Mason Lino's short pass to Faatili was the turning point, a moment of vision that swung an entire match on its head. What began as a defensive nightmare for Wakefield in Toulouse—trailing 8-0 and watching the home crowd rise to their feet—became something altogether different: a lesson in resilience, a reminder that rugby league rewards not just skill but sheer grit.
Toulouse came out with teeth bared. Cesar Rouge had a try chalked off after Jay Pitts was taken out in the build-up, but Jake Shorrocks' penalty kick and Roumanos' cutting run through the Wakefield defence gave the hosts an early 8-0 buffer that looked, at that moment, like it might swell into something insurmountable. The French side were sharp, clinical, and playing with the confidence of a home team that believed it had found a rhythm.
Then Wakefield struck twice in five minutes, and everything changed. First came Pratt's diving finish in the corner on 22 minutes, one-handed and urgent, halving the deficit. Moments later, Lino spotted Faatili in space and delivered a pass that needed no elaboration—Faatili powered over for his fourth try in two games, with Rourke's conversion putting Wakefield ahead 10-8. The momentum had shifted like a wind change, tangible and complete.
Wakefield pushed further clear when Tevaga spun round to score, and with Rourke adding the extras, the visitors opened a commanding 16-8 lead. Toulouse's attacking prowess seemed to evaporate; they wasted numerous chances, with Tiaki Chan failing to hold Ashall-Bott's pass as the try line beckoned. For a spell, Wakefield looked as though they might run away with it entirely.
Then came Nikotemo's try off a fine Rourke break in the 57th minute, and Wakefield appeared out of sight at 20-8. But sport is rarely that kind. Rourke was sin-binned for a deliberate obstruction, reducing Wakefield to twelve men, and suddenly Toulouse sensed blood. Ashall-Bott scored his ninth Super League try, then Ulberg found acres of space on the right wing to close the gap further. The mathematics were stark: Wakefield were down to 12, clinging to a slender lead, and Toulouse were bearing down with championship-quality intensity.

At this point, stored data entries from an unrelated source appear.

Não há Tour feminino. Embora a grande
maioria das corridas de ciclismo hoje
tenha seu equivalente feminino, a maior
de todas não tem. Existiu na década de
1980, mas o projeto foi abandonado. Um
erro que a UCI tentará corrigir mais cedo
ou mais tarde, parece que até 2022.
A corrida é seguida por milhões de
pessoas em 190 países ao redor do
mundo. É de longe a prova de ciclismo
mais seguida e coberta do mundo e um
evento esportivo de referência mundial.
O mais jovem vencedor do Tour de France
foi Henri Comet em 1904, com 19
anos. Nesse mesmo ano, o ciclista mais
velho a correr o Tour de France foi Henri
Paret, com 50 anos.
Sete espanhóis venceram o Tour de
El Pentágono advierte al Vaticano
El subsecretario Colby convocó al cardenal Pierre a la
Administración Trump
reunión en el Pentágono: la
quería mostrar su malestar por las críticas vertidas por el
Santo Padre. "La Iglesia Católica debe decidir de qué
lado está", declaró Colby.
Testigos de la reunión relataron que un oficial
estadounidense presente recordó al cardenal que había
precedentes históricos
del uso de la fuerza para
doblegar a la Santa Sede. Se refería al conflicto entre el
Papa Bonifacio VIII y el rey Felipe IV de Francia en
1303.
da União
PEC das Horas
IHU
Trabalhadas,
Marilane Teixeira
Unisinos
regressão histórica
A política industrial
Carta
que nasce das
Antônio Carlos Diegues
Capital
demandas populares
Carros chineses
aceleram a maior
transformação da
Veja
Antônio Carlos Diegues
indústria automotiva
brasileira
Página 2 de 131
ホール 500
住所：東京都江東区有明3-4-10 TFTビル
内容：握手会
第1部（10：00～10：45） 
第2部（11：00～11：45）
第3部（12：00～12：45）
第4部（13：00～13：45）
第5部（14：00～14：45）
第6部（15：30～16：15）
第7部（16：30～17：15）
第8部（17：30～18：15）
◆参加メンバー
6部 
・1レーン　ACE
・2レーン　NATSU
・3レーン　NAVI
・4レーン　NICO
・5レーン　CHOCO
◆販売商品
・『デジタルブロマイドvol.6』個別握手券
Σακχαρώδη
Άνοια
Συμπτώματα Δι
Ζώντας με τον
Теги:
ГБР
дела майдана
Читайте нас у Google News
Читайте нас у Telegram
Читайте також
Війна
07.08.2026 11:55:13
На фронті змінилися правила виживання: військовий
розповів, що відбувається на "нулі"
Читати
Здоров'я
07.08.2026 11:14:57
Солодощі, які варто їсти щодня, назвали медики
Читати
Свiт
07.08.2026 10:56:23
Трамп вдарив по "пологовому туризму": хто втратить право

What followed was desperate, brilliant defending. As Toulouse pressed relentlessly, searching for the winning score, Pratt produced a superb tackle in the final minutes to keep Laguerre out. It was the kind of tackle that wins matches—not flashy, but perfectly timed, the kind only a player reading the game with complete clarity can make. When the final whistle came, Wakefield had held on. They had bent under the pressure without breaking, and they left Toulouse with a 20-16 victory that will mean far more than the points in the table: it means they can win when everything goes against them, when the odds shift and the crowd turns and there's nothing left but the will to endure.